Le 22 septembre dernier à Douala, le groupe de manifestants avec qui j’étais sorti était constitué de 16 personnes parmi lesquelles 7 ressortissants de l’ouest et 9 ressortissants de d’autres régions. Les milliers nous ont rejoint dans la marche, mais je vais parler uniquement de ceux que je connaissais

Sur le 16 personnes de notre groupe, 8 ont été arrêtées devant la société Guinness et parmi les 8 arrêtées ont avait 3 ressortissants de l’ouest et 5 venant de d’autres régions.

Sauf qu’à l’heure où je vous parle, les 5 ressortissants des autres régions sont déjà libres et les 3 Bamilékés toujours en détention et iront sûrement en prison. Même ceux qu’on à libéré ne comprennent rien et m’ont fait savoir qu’il y a un véritable projet derrière cette méthode.

Les détenus de la police judiciaire (PJ) de Bonanjo m’ont fait savoir qu’on est de près de 150 détenus à 106 et les personnes libérées sont à 99% les non-Bamilékés.

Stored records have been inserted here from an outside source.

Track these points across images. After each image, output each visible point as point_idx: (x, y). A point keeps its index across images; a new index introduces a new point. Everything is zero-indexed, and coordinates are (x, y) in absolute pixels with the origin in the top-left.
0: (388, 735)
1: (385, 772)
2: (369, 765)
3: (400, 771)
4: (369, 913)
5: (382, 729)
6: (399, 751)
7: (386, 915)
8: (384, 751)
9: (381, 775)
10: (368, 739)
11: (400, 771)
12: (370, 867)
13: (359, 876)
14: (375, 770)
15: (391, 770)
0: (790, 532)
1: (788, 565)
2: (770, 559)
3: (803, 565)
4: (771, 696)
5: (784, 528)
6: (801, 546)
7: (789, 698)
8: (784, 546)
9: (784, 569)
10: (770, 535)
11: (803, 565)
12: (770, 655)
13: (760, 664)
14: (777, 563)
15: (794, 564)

Une dame d’ailleurs est mourante là-bas et on refuse de la libérer au point où les détenus on fait un collecte pour qu’elle puisse recevoir les médicaments.

C’est la même stratégie des marches du 26 janvier 2019.

Le modèle Rwandais du génocide est en construction. A Baham et à Bafang, les responsables RDPC se déplacent pour livrer la population à la police. Tous ceux qui sont soupçonnés d’avoir pris part à la marche sont arrêtés le jour comme la nuit et certains seraient déjà placés à la prison de Banka.

Moi je suis toujours recherché même après les marches. Leur objectif est d’en découdre avec tous ceux qui ne partagent l’idéologie tribalo-génocidaire et insurrectionnelle du renouveau.

Si nous ne faisons rien pour ce pays, le génocide n’est pas loin. Croyez moi!

A force d’exciter le peuple, il va finir par éjaculer.